> _Supplied records_:
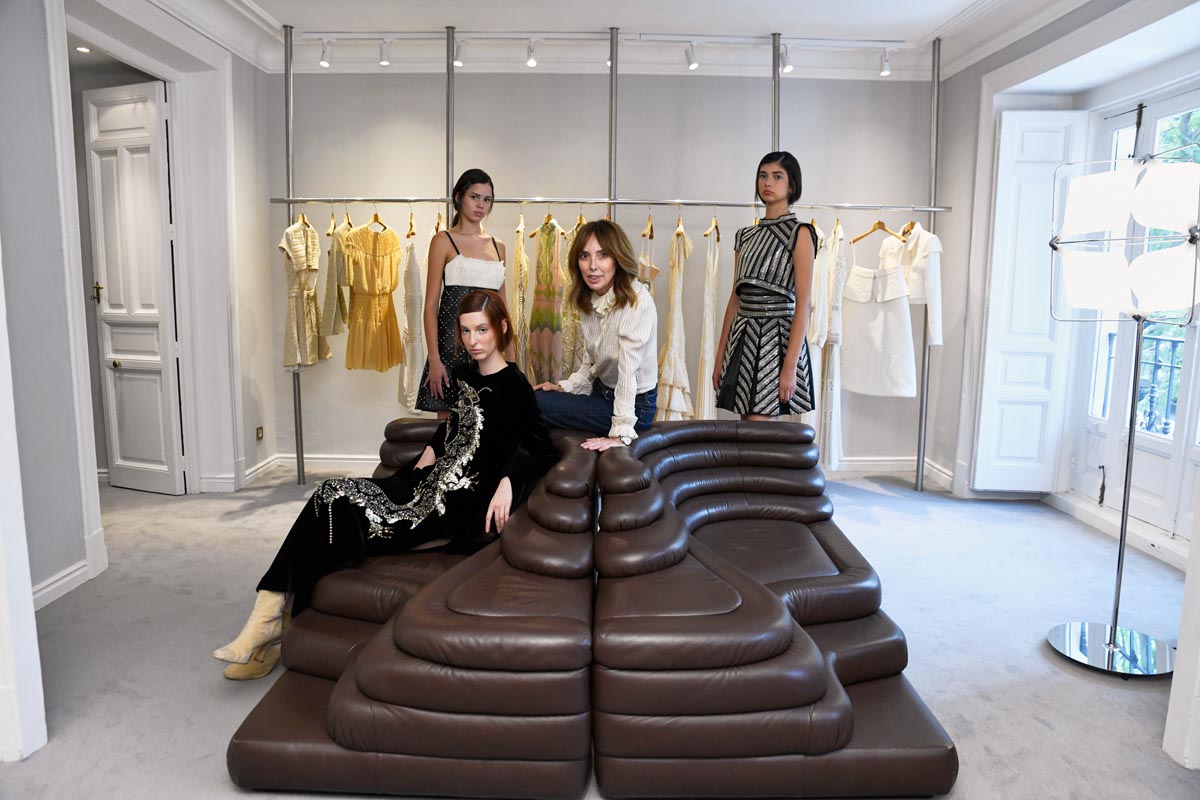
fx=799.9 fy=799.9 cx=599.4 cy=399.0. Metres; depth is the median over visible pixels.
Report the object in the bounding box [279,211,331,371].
dress
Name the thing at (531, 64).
spotlight
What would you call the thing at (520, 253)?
dress
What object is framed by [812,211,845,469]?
dress
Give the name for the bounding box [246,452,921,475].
baseboard
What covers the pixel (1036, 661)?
floor
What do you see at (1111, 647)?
floor lamp
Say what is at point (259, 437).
wall socket
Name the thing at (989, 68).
right wall
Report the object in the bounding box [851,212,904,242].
clothes hanger
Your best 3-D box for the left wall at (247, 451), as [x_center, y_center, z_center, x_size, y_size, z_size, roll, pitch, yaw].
[-2.038,-0.476,2.540,0.242,2.774,5.029,1,8,0]
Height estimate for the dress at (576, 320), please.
1.152 m
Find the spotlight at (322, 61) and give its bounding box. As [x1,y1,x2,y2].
[318,38,332,67]
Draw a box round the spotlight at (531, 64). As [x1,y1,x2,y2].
[525,38,537,67]
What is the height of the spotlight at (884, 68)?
0.170 m
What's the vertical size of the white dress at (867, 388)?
0.990 m
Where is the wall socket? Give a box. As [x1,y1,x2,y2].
[255,426,263,441]
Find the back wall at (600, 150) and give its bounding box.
[260,61,942,472]
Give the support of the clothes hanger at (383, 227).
hanging from the clothes rack
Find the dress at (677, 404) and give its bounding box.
[655,212,693,419]
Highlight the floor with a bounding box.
[0,460,1199,799]
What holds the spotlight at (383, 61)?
attached to the track rail
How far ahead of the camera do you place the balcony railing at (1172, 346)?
4.61 m
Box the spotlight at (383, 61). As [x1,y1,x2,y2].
[378,38,390,66]
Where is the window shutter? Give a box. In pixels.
[971,107,1081,492]
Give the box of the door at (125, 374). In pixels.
[80,78,183,495]
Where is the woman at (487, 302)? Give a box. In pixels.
[209,289,555,679]
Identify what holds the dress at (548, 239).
hanging from the clothes rack
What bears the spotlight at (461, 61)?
attached to the track rail
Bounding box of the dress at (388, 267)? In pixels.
[340,218,403,372]
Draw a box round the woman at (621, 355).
[531,218,658,449]
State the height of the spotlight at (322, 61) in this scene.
0.172 m
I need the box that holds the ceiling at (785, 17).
[125,0,1146,82]
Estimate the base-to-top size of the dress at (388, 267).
0.935 m
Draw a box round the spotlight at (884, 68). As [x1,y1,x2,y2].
[879,47,892,76]
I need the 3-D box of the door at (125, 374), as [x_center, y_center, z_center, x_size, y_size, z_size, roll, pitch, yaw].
[-2.740,-0.615,4.697,0.569,2.359,0.149,4,9,20]
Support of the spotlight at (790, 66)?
attached to the track rail
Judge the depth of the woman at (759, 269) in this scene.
3.87 m
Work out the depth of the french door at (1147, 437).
4.14 m
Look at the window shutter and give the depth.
4.67 m
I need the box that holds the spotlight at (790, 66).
[780,43,793,74]
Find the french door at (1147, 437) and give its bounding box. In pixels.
[1070,81,1199,543]
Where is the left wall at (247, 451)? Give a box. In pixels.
[0,0,282,621]
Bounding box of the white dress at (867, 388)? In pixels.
[839,234,917,397]
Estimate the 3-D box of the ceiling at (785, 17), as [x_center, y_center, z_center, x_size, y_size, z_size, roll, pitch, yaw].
[0.111,-1.955,3.037,6.249,0.157,5.543,1,8,0]
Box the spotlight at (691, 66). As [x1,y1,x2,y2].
[684,41,699,70]
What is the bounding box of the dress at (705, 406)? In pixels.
[695,212,720,423]
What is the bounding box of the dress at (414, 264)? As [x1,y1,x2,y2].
[398,217,426,413]
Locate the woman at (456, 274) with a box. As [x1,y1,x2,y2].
[416,168,508,419]
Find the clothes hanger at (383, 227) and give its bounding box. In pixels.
[361,204,388,233]
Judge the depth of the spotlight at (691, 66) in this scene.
4.80 m
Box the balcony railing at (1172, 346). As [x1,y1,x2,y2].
[1098,325,1184,435]
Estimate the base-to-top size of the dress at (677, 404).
1.268 m
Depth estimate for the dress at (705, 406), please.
4.70 m
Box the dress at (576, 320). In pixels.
[558,215,585,381]
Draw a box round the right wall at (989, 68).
[922,0,1199,562]
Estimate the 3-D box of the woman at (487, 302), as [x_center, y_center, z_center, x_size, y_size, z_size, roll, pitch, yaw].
[-0.605,0.223,2.586,0.597,1.082,1.059,8,11,41]
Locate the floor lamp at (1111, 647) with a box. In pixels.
[1047,146,1199,678]
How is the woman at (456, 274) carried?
on the floor
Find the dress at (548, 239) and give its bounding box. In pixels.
[523,211,566,386]
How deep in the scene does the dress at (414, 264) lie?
4.69 m
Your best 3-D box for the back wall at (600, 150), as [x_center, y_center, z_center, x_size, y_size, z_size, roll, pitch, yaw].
[0.073,-0.908,5.423,4.931,2.807,0.217,1,8,0]
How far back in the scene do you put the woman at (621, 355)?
3.14 m
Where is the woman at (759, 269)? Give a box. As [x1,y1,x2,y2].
[715,151,817,420]
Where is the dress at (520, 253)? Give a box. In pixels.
[510,208,529,375]
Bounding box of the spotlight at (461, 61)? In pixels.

> _What this task involves_:
Excluding pictures, print all lines above exactly.

> _The answer_:
fx=799.9 fy=799.9 cx=599.4 cy=399.0. Metres; depth is the median over visible pixels.
Report the object in the bounding box [279,211,331,371].
dress
Name the thing at (531, 64).
spotlight
What would you call the thing at (520, 253)?
dress
What object is framed by [812,211,845,469]?
dress
Give the name for the bounding box [246,452,921,475].
baseboard
What covers the pixel (1036, 661)?
floor
What do you see at (1111, 647)?
floor lamp
Say what is at point (259, 437).
wall socket
Name the thing at (989, 68).
right wall
Report the object in the bounding box [851,212,904,242].
clothes hanger
Your best 3-D box for the left wall at (247, 451), as [x_center, y_center, z_center, x_size, y_size, z_size, roll, pitch, yaw].
[-2.038,-0.476,2.540,0.242,2.774,5.029,1,8,0]
Height estimate for the dress at (576, 320), please.
1.152 m
Find the spotlight at (322, 61) and give its bounding box. As [x1,y1,x2,y2].
[318,38,332,67]
Draw a box round the spotlight at (531, 64). As [x1,y1,x2,y2].
[525,38,537,67]
What is the height of the spotlight at (884, 68)?
0.170 m
What's the vertical size of the white dress at (867, 388)?
0.990 m
Where is the wall socket? Give a box. As [x1,y1,x2,y2].
[255,426,263,441]
Find the back wall at (600, 150) and give its bounding box.
[260,61,942,472]
Give the support of the clothes hanger at (383, 227).
hanging from the clothes rack
Find the dress at (677, 404) and give its bounding box.
[655,212,693,419]
Highlight the floor with a bounding box.
[0,460,1199,799]
What holds the spotlight at (383, 61)?
attached to the track rail
How far ahead of the camera do you place the balcony railing at (1172, 346)?
4.61 m
Box the spotlight at (383, 61). As [x1,y1,x2,y2].
[378,38,390,66]
Where is the window shutter? Give a box. In pixels.
[971,107,1081,492]
Give the box of the door at (125, 374). In pixels.
[80,78,183,495]
Where is the woman at (487, 302)? Give a box. In pixels.
[209,289,555,679]
Identify what holds the dress at (548, 239).
hanging from the clothes rack
What bears the spotlight at (461, 61)?
attached to the track rail
Bounding box of the dress at (388, 267)? In pixels.
[340,218,403,372]
Draw a box round the woman at (621, 355).
[531,218,658,449]
State the height of the spotlight at (322, 61) in this scene.
0.172 m
I need the box that holds the ceiling at (785, 17).
[125,0,1146,82]
Estimate the base-to-top size of the dress at (388, 267).
0.935 m
Draw a box round the spotlight at (884, 68). As [x1,y1,x2,y2].
[879,47,892,76]
I need the 3-D box of the door at (125, 374), as [x_center, y_center, z_center, x_size, y_size, z_size, roll, pitch, yaw].
[-2.740,-0.615,4.697,0.569,2.359,0.149,4,9,20]
Support of the spotlight at (790, 66)?
attached to the track rail
Judge the depth of the woman at (759, 269) in this scene.
3.87 m
Work out the depth of the french door at (1147, 437).
4.14 m
Look at the window shutter and give the depth.
4.67 m
I need the box that holds the spotlight at (790, 66).
[780,43,793,74]
Find the french door at (1147, 437) and give its bounding box. In pixels.
[1070,81,1199,543]
Where is the left wall at (247, 451)? Give a box. In pixels.
[0,0,282,621]
Bounding box of the white dress at (867, 388)? In pixels.
[839,234,917,397]
Estimate the 3-D box of the ceiling at (785, 17), as [x_center, y_center, z_center, x_size, y_size, z_size, roll, pitch, yaw].
[0.111,-1.955,3.037,6.249,0.157,5.543,1,8,0]
Box the spotlight at (691, 66). As [x1,y1,x2,y2].
[684,41,699,70]
What is the bounding box of the dress at (705, 406)? In pixels.
[695,212,720,423]
What is the bounding box of the dress at (414, 264)? As [x1,y1,x2,y2].
[398,217,426,413]
Locate the woman at (456, 274) with a box. As [x1,y1,x2,y2].
[416,168,508,419]
Find the clothes hanger at (383, 227) and give its bounding box. In pixels.
[361,204,388,233]
Judge the depth of the spotlight at (691, 66) in this scene.
4.80 m
Box the balcony railing at (1172, 346). As [x1,y1,x2,y2].
[1098,325,1184,435]
Estimate the base-to-top size of the dress at (677, 404).
1.268 m
Depth estimate for the dress at (705, 406), please.
4.70 m
Box the dress at (576, 320). In pixels.
[558,215,585,381]
Draw a box round the right wall at (989, 68).
[922,0,1199,562]
Estimate the 3-D box of the woman at (487, 302), as [x_center, y_center, z_center, x_size, y_size, z_size, roll, pitch, yaw].
[-0.605,0.223,2.586,0.597,1.082,1.059,8,11,41]
Locate the floor lamp at (1111, 647) with a box. In pixels.
[1047,146,1199,678]
How is the woman at (456, 274) carried?
on the floor
Find the dress at (548, 239) and give its bounding box. In pixels.
[523,211,566,386]
How deep in the scene does the dress at (414, 264) lie?
4.69 m
Your best 3-D box for the back wall at (600, 150), as [x_center, y_center, z_center, x_size, y_size, z_size, roll, pitch, yaw].
[0.073,-0.908,5.423,4.931,2.807,0.217,1,8,0]
How far back in the scene do you put the woman at (621, 355)?
3.14 m
Where is the woman at (759, 269)? Give a box. As [x1,y1,x2,y2].
[715,151,817,420]
Where is the dress at (520, 253)? Give a box. In pixels.
[510,208,529,375]
Bounding box of the spotlight at (461, 61)? In pixels.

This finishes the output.